TEXT SECTION »

But since the US is deeply aligned with the Sunni Arab monarchies, it has already chosen a side in the sectarian conflict. Between the lines, it is apparent that while the US is rhetorically sympathetic to Iraq's plight, there is a greater interest in undermining Iran's regional position. After all, the Iraq crisis is not an isolated event. It is a blowback of the Syrian crisis, where the US endorsed its regional allies, financing and promoting a de-stabilising and extremist rebellion in Syria that has finally spilled over into a much weaker Iraq. Arguably the dominant view in Washington is to now let its Shia and Alawite rivals get bogged down in an Iraqi quagmire.
Interestingly, an Iranian official, Ali Shamkhani, dismissed Iran-US co-operation over Iraq, saying that Western commentary "is part of a psychological war, and is totally unreal". Shamkhani added that America had "encouraged the creation of terrorist groups such as ISIL". Indeed, Obama's own terse response to whether he expected co-operation from Iran was "old habits die hard".
West Asia seems poised for an extended period of sectarian conflict, which is being underwritten and exacerbated by even deeper geopolitical cleavages.
As Asia braces itself, Delhi cannot lose sight of its national interests - energy security, securing a line of communication into Afghanistan, and, a stable extended neighbourhood. Iran is India's long-term geopolitical bet on all three issues.

DATA SECTION »
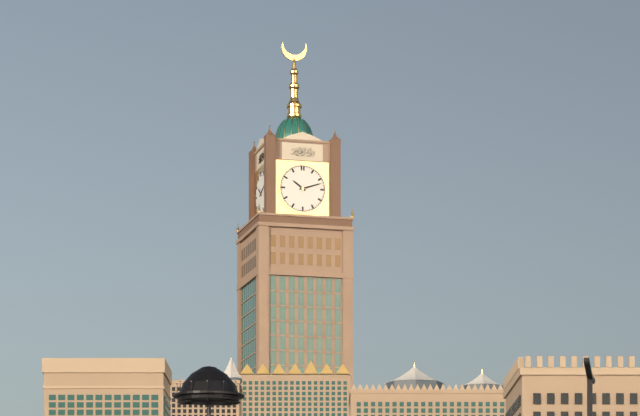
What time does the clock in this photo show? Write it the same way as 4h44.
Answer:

EXERCISE 1 » In the commentary, duplicate everything from "West Asia seems" down to "all three issues.".
EXERCISE 2 » Which national interests does the commentary say Delhi cannot lose sight of? List them all.
EXERCISE 3 »
Answer these questions from the commentary:
(a) Which Iranian official dismissed Iran-US co-operation over Iraq?
(b) What was Obama's response to whether he expected co-operation from Iran?
(c) The Iraq crisis is a blowback of which crisis?

EXERCISE SOLUTION 1 »
West Asia seems poised for an extended period of sectarian conflict, which is being underwritten and exacerbated by even deeper geopolitical cleavages.
As Asia braces itself, Delhi cannot lose sight of its national interests - energy security, securing a line of communication into Afghanistan, and, a stable extended neighbourhood. Iran is India's long-term geopolitical bet on all three issues.

EXERCISE SOLUTION 2 »
- energy security
- securing a line of communication into Afghanistan
- a stable extended neighbourhood

EXERCISE SOLUTION 3 »
(a) Ali Shamkhani
(b) "old habits die hard"
(c) The Syrian crisis